START Reading passage
Compost is the king of the garden, homemade is often best but any will do. Compost adds all the items we look for in a garden. Compost is broken down organic matter. It’s fine and looks like dirt. It is not green and should not smell gross it should smell earthy. Compost can be made at home in two ways, slow cooking and long cooking.

  • Slow cooking compost – pile your organic matter in an out of the way position, (this method may take a year to give results) 1/3 dry leaves, straw, newspaper or ash with 2/3 green lawn clippings, tree trimmings or green waste. Add a few shovel loads of your favourite garden soil to the top of the mix (soil inoculator) to add the beneficial organisms and about 2lt of chicken poo per 200lt of compost. Leave the compost to sit and wait for the product to turn to dirt like compound.
  • Hot cooking compost – promote’s the use of naturally occurring bacteria. These aerobic bacteria (oxygen bacteria) break down material faster, producing less odor, fewer pathogens, and less greenhouse gas than cool, uncontrolled, or accidental anaerobic bacteria methods (oxygen deprived bacteria).
END Reading passage
START Extracted information
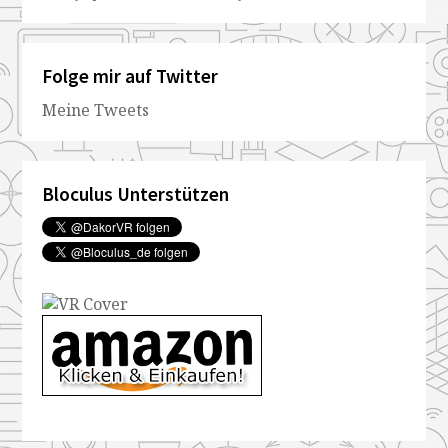
Folge mir auf Twitter
Meine Tweets
Bloculus Unterstützen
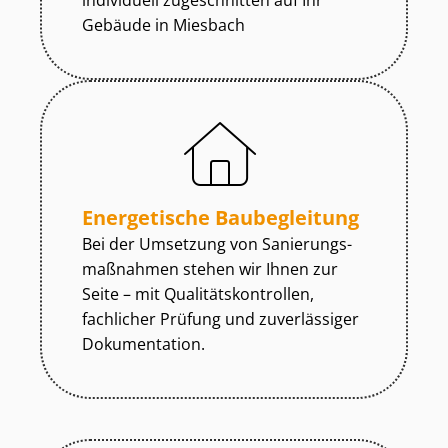
individuell zugeschnitten auf Ihr
Gebäude in Miesbach
Energetische Baubegleitung
Bei der Umsetzung von Sa­nie­rungs­
maß­nah­men stehen wir Ihnen zur
Seite – mit Qua­li­täts­kon­trol­len,
fachlicher Prüfung und zuverlässiger
Dokumentation.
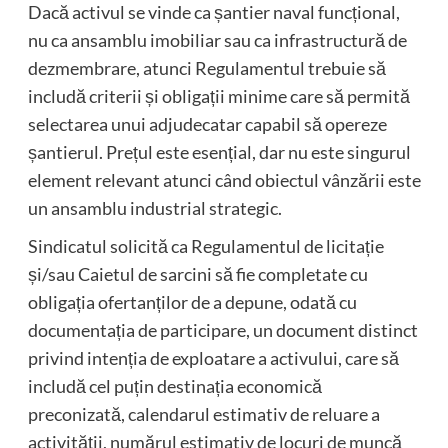
Dacă activul se vinde ca șantier naval funcțional,
nu ca ansamblu imobiliar sau ca infrastructură de
dezmembrare, atunci Regulamentul trebuie să
includă criterii și obligații minime care să permită
selectarea unui adjudecatar capabil să opereze
șantierul. Prețul este esențial, dar nu este singurul
element relevant atunci când obiectul vânzării este
un ansamblu industrial strategic.
Sindicatul solicită ca Regulamentul de licitație
și/sau Caietul de sarcini să fie completate cu
obligația ofertanților de a depune, odată cu
documentația de participare, un document distinct
privind intenția de exploatare a activului, care să
includă cel puțin destinația economică
preconizată, calendarul estimativ de reluare a
activității, numărul estimativ de locuri de muncă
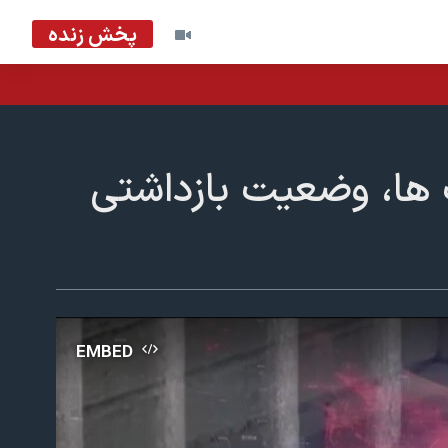
پخش زنده
ت ها، وضعیت بازداشتی
EMBED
END Extracted information
## Required action 1
In the compost text, what should compost smell like?
## Required action 2
Copy the part of the compost text between "Compost is the king" and "and long cooking.", inclusive.
## Required action 3
List every dry material the compost text names for the slow cooking method.

## Answer box 1
It should smell earthy.

## Answer box 2
Compost is the king of the garden, homemade is often best but any will do. Compost adds all the items we look for in a garden. Compost is broken down organic matter. It’s fine and looks like dirt. It is not green and should not smell gross it should smell earthy. Compost can be made at home in two ways, slow cooking and long cooking.

## Answer box 3
dry leaves, straw, newspaper, ash